Before reversing, glue and nail five blocks of wood to the faceplate between the arms, pressing these firmly against the inner edge of the rim; these will serve to center the pattern afterward. The pattern can now be removed from the faceplate with a thin chisel and mallet. The paper will split and the nails will pull themselves either out of the pattern or the faceplate, and may be removed with a pair of pliers. Refasten the pattern on the faceplate by passing slim wood screws through the arms into the faceplate, or up through the faceplate into the rim. The five blocks glued to the faceplate will keep the work concentric. These screw holes can be filled with glued plugs when finishing the pattern.

Shaping Spokes

Trimming the arms to an elliptical form, as shown in the cross-section at Figs. 174 and 175, can be carried on while waiting for the glue in the rim to dry.

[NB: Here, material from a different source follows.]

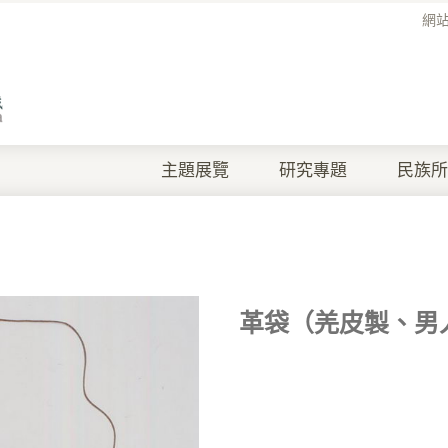
網
主題展覽
研究專題
民族所
革袋（羌皮製、男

Construction Lines for Section of Arm of Pulley.

Fig. 174. Construction Lines for Section of Arm of Pulley.

Final Form of Arm between Rim and Hub.

Fig. 175. Final Form of Arm between Rim and Hub.

The finished shape of the arm, at any point in its length, is found by drawing a cross-section of the arm at that point, as in Fig. 174. Divide the cross-section equally by the line A B; measure out 1/16 inch, as at ad and cf, and with dividers adjusted so as to be tangent to the sides of the cross-section of the arm, and to pass through a d and cf, draw the curves abc and def. After working off the sides of the arms to these curves, the angles at a, c, d, and f are carefully rounded with sandpaper, care being taken not to lessen the width of the arm at any point. The result will be as shown in Fig. 175, which gives a strong firm edge to the arm, and one which will not break or splinter off while being rammed up in the sand.

Forming Hubs

The hubs are to be turned from solid stock and with a draft or taper of | inch in 12 inches, and must have a curve of 1-inch radius at the base where they unite with the arms. If the hubs and the diameter of the cored hole are not liable to be changed, the nowel hub should be fastened firmly to the arms, and should be chucked into the arms, as shown in Fig. 176. This produces a fillet between hub and arms which is not liable to become loose. The fillets on both nowel and cope hubs should be turned on, and the cope hub should be made loose so that it will lift with the cope mold. If the pattern is to be completed as cheaply as possible, the hubs can be turned with a short 1-inch dowel, and fitted to a 1-inch hole at the center of the arms. In this case the fillet can be left off the cope hub, as a fillet this way is very fragile and easily broken. The molder will form the fillet in the green-sand mold. If the hubs are to be let into the arms, the recess in the arms can be chucked at the same time the rim is turned.

After gluing on the nubs, smooth off all connected parts of rim, arms, and hub, and finish with three coats of shellac, sandpapering smooth between each coat as already described for other patterns.